My husband frowned. “What?” he said. “Nobody said anything about leaving.”
True. Moments earlier, however, I’d mentally decided to check-out. Maybe it was a defense mechanism. Maybe I couldn’t handle the truth.
My brother, 33, was battling kidney failure. Jim was diagnosed three weeks earlier, when my husband and I announced the birth of our youngest daughter. Immediately, desperately, we sought competent medical care for Jim.
But Jim, unable to tolerate dialysis, became hospitalized. Still, I was convinced he’d recover.
I stood there, observing Jim’s slumbering form. Why stay? I thought. Jim was sleeping. I needed to get home to my newborn. And Joe was supposed to play tennis that night.
Yes, I’d silently decided. We’d return tomorrow. For now, we’d leave.
Almost immediately another thought hit: I have to stay.
Suddenly I was filled with conviction.
I sat down. “I’m not leaving,” I heard myself say.
Joe cocked his head.
“Go play tennis,” I said. Who put those words in my mouth? The tennis match was miles away.
“No, I’m not…” Joe protested.
However, with uncharacteristic persuasion, I insisted he go.
“What do you want me to do afterwards?” he asked.
My words came without hesitation. “Come back here,” I said.
“Then what will you do?”
“I don’t know,” I heard myself say. “I’ll tell you then.”
He left, and I turned to Jim.
Inching closer to his face, I jiggled Jim’s shoulder. “Jim,” I said. “Jim”
Jim couldn’t move. He couldn’t speak. But his eyes flickered open. We made eye contact, enabling a communication, albeit without words.
He wore an oxygen mask. Sometimes he wanted it on, and sometimes he wanted it off, so I did that for him. Sometimes waves of pain washed over him, and I’d encourage him through that. Sometimes I’d just talk, and he’d watch, listening to my every word.
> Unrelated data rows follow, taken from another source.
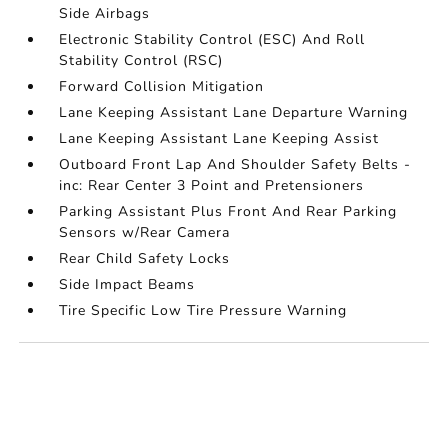
Side Airbags
Electronic Stability Control (ESC) And Roll
Stability Control (RSC)
Forward Collision Mitigation
Lane Keeping Assistant Lane Departure Warning
Lane Keeping Assistant Lane Keeping Assist
Outboard Front Lap And Shoulder Safety Belts -
inc: Rear Center 3 Point and Pretensioners
Parking Assistant Plus Front And Rear Parking
Sensors w/Rear Camera
Rear Child Safety Locks
Side Impact Beams
Tire Specific Low Tire Pressure Warning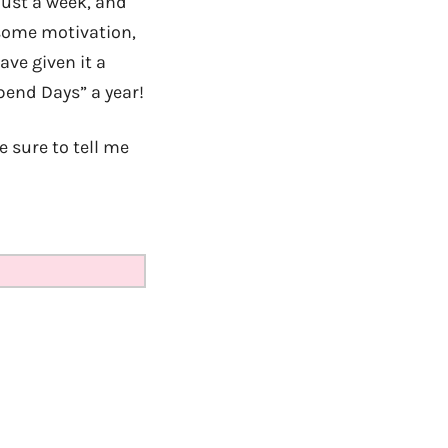
just a week, and
 some motivation,
ave given it a
end Days” a year!
e sure to tell me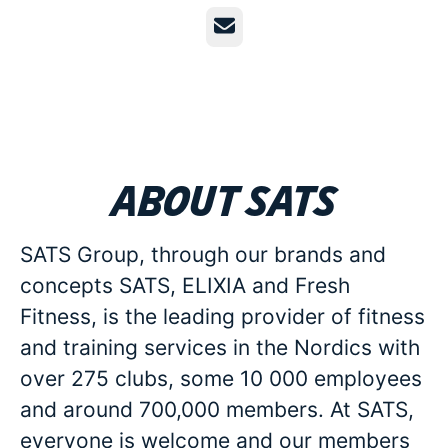
Email
About SATS
SATS Group, through our brands and
concepts SATS, ELIXIA and Fresh
Fitness, is the leading provider of fitness
and training services in the Nordics with
over 275 clubs, some 10 000 employees
and around 700,000 members. At SATS,
everyone is welcome and our members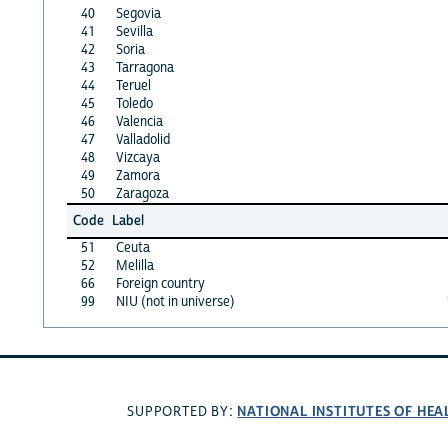
40
Segovia
41
Sevilla
42
Soria
43
Tarragona
44
Teruel
45
Toledo
46
Valencia
47
Valladolid
48
Vizcaya
49
Zamora
50
Zaragoza
Code
Label
51
Ceuta
52
Melilla
66
Foreign country
99
NIU (not in universe)
NATIONAL INSTITUTES OF HEA
SUPPORTED BY: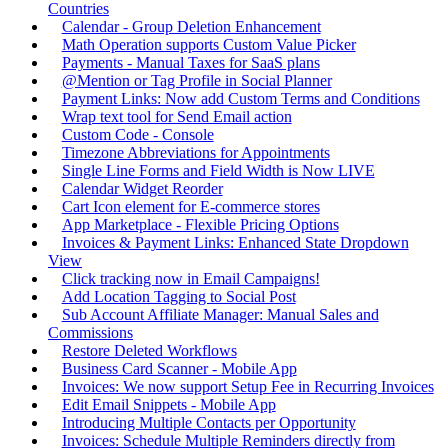
Countries
Calendar - Group Deletion Enhancement
Math Operation supports Custom Value Picker
Payments - Manual Taxes for SaaS plans
@Mention or Tag Profile in Social Planner
Payment Links: Now add Custom Terms and Conditions
Wrap text tool for Send Email action
Custom Code - Console
Timezone Abbreviations for Appointments
Single Line Forms and Field Width is Now LIVE
Calendar Widget Reorder
Cart Icon element for E-commerce stores
App Marketplace - Flexible Pricing Options
Invoices & Payment Links: Enhanced State Dropdown
View
Click tracking now in Email Campaigns!
Add Location Tagging to Social Post
Sub Account Affiliate Manager: Manual Sales and
Commissions
Restore Deleted Workflows
Business Card Scanner - Mobile App
Invoices: We now support Setup Fee in Recurring Invoices
Edit Email Snippets - Mobile App
Introducing Multiple Contacts per Opportunity
Invoices: Schedule Multiple Reminders directly from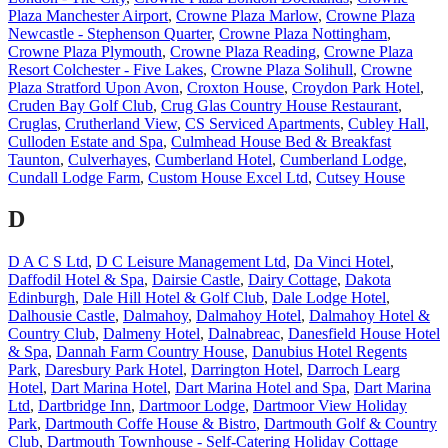
Plaza Manchester Airport
,
Crowne Plaza Marlow
,
Crowne Plaza
Newcastle - Stephenson Quarter
,
Crowne Plaza Nottingham
,
Crowne Plaza Plymouth
,
Crowne Plaza Reading
,
Crowne Plaza
Resort Colchester - Five Lakes
,
Crowne Plaza Solihull
,
Crowne
Plaza Stratford Upon Avon
,
Croxton House
,
Croydon Park Hotel
,
Cruden Bay Golf Club
,
Crug Glas Country House Restaurant
,
Cruglas
,
Crutherland View
,
CS Serviced Apartments
,
Cubley Hall
,
Culloden Estate and Spa
,
Culmhead House Bed & Breakfast
Taunton
,
Culverhayes
,
Cumberland Hotel
,
Cumberland Lodge
,
Cundall Lodge Farm
,
Custom House Excel Ltd
,
Cutsey House
D
D A C S Ltd
,
D C Leisure Management Ltd
,
Da Vinci Hotel
,
Daffodil Hotel & Spa
,
Dairsie Castle
,
Dairy Cottage
,
Dakota
Edinburgh
,
Dale Hill Hotel & Golf Club
,
Dale Lodge Hotel
,
Dalhousie Castle
,
Dalmahoy
,
Dalmahoy Hotel
,
Dalmahoy Hotel &
Country Club
,
Dalmeny Hotel
,
Dalnabreac
,
Danesfield House Hotel
& Spa
,
Dannah Farm Country House
,
Danubius Hotel Regents
Park
,
Daresbury Park Hotel
,
Darrington Hotel
,
Darroch Learg
Hotel
,
Dart Marina Hotel
,
Dart Marina Hotel and Spa
,
Dart Marina
Ltd
,
Dartbridge Inn
,
Dartmoor Lodge
,
Dartmoor View Holiday
Park
,
Dartmouth Coffe House & Bistro
,
Dartmouth Golf & Country
Club
,
Dartmouth Townhouse - Self-Catering Holiday Cottage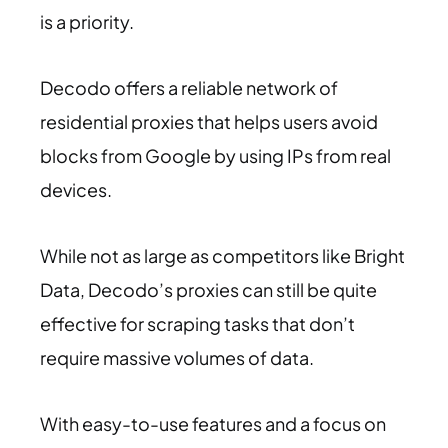
is a priority.
Decodo offers a reliable network of
residential proxies that helps users avoid
blocks from Google by using IPs from real
devices.
While not as large as competitors like Bright
Data, Decodo’s proxies can still be quite
effective for scraping tasks that don’t
require massive volumes of data.
With easy-to-use features and a focus on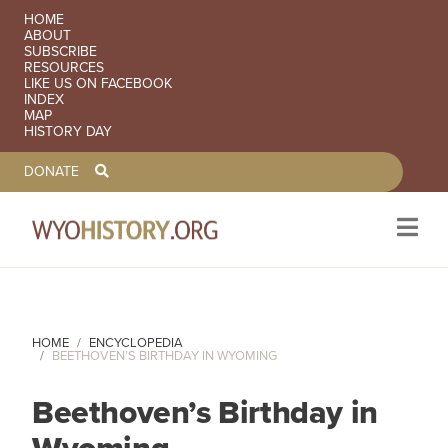
SECONDARY NAVIGATION
HOME
ABOUT
SUBSCRIBE
RESOURCES
LIKE US ON FACEBOOK
INDEX
MAP
HISTORY DAY
TOOLBAR NAVGIATION
DONATE
Skip to main content
HOME
ENCYCLOPEDIA
BEETHOVEN’S BIRTHDAY IN WYOMING
Beethoven’s Birthday in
In the handful of hours that passed, time stood still. I remained freakishly calm, even when I lost the connection to Jim…even when he, moments later, took his last breath…even when Sr. Catherine appeared, apologizing for the unexpected delay that caused her to arrive after his passing…
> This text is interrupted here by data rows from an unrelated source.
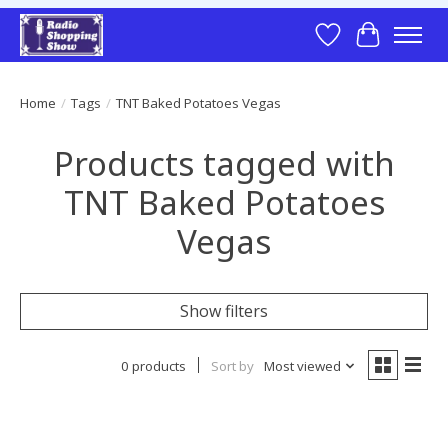
Wish List
Cart
Home
/
Tags
/
TNT Baked Potatoes Vegas
Products tagged with
TNT Baked Potatoes
Vegas
Show filters
0 products
Sort by
Most viewed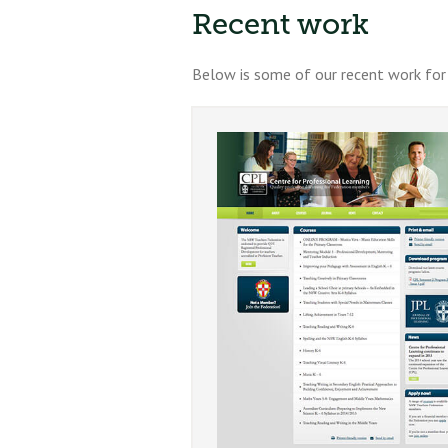
Recent work
Below is some of our recent work for 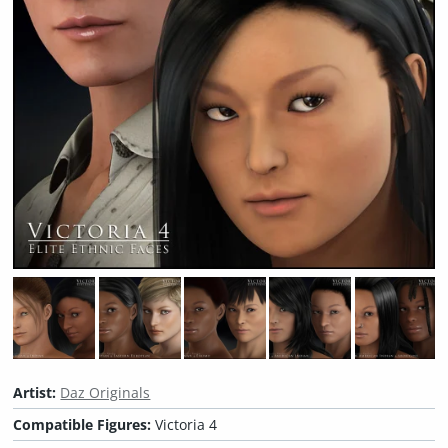
Artist:
Daz Originals
Compatible Figures:
Victoria 4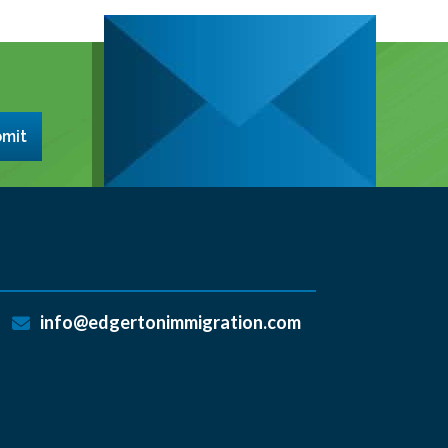
mit
info@edgertonimmigration.com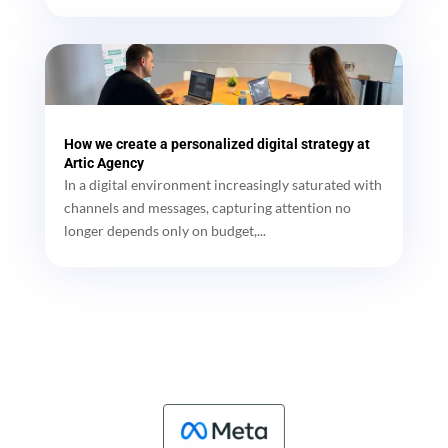
How we create a personalized digital strategy at
Artic Agency
In a digital environment increasingly saturated with
channels and messages, capturing attention no
longer depends only on budget,...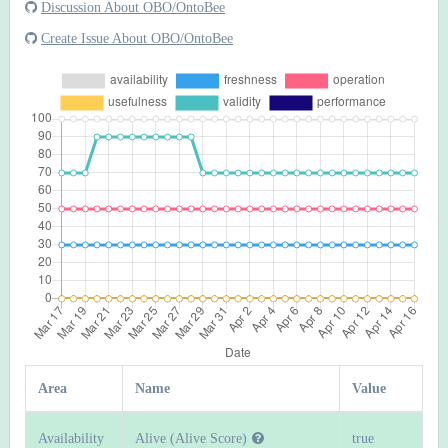
Discussion About OBO/OntoBee
Create Issue About OBO/OntoBee
Area
Name
Value
Availability
Alive (Alive Score)
true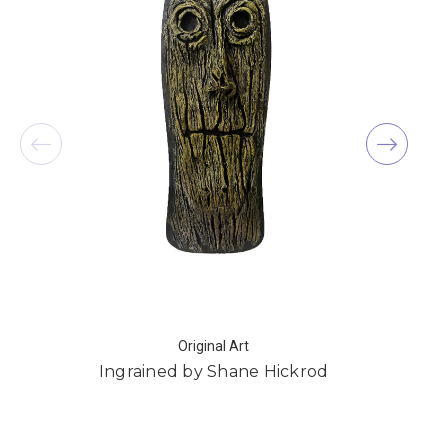
Original Art
Ingrained by Shane Hickrod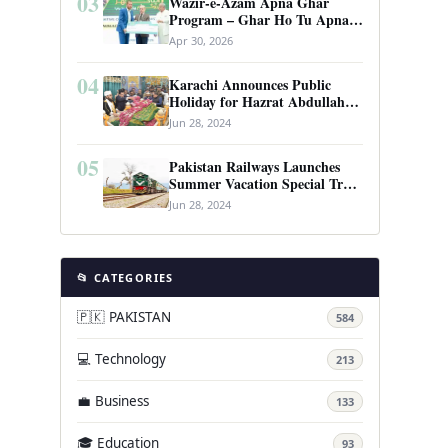
03
Wazir-e-Azam Apna Ghar
Program – Ghar Ho Tu Apna:
Complete Guide to Pakistan’s
Apr 30, 2026
Revolutionary Housing Scheme
04
Karachi Announces Public
Holiday for Hazrat Abdullah
Shah Ghazi’s Urs
Jun 28, 2024
05
Pakistan Railways Launches
Summer Vacation Special Train
Service
Jun 28, 2024
📂 CATEGORIES
🇵🇰 PAKISTAN
584
💻 Technology
213
💼 Business
133
🎓 Education
93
But the nun’s timing was perfect. She prayed with me. Jim wouldn’t have wanted a stranger in the room.
After she left, I stood alone, still strangely calm, besides my brother’s lifeless body. Moments later, a thought arose: My job is done. I can go home now.
With that, I turned to leave.
As I exited the hospital room, the elevator doors across the hallway opened. Amazingly, my husband emerged, returning from his tennis game. I collapsed into his arms.
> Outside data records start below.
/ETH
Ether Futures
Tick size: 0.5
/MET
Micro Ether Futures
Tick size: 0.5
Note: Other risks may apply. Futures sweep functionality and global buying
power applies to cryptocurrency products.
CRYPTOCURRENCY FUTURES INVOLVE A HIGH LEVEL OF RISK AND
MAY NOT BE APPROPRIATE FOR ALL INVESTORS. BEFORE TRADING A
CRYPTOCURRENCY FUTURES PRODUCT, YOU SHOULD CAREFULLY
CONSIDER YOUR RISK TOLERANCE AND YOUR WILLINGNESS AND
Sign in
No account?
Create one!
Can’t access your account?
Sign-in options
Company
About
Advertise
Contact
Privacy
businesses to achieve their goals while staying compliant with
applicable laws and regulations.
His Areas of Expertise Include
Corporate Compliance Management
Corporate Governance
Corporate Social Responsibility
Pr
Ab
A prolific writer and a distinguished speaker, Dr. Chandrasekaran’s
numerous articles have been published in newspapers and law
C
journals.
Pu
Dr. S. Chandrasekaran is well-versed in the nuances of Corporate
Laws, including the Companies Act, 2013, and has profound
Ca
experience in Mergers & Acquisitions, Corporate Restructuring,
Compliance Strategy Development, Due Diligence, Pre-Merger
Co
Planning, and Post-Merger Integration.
Looking back, I didn’t know how I remained calm. I didn’t know how I knew what to do. I didn’t know how Joe or the nun arrived with such perfect timing.
Jim’s death, however, awakened my faith. With that, I realized, despite the sad outcome, that each one of us was held, like a royal diadem, in the hand of God. The orchestration was supernatural.
Indeed, God gives us what we need, when we need it. He can be trusted. His timing is perfect.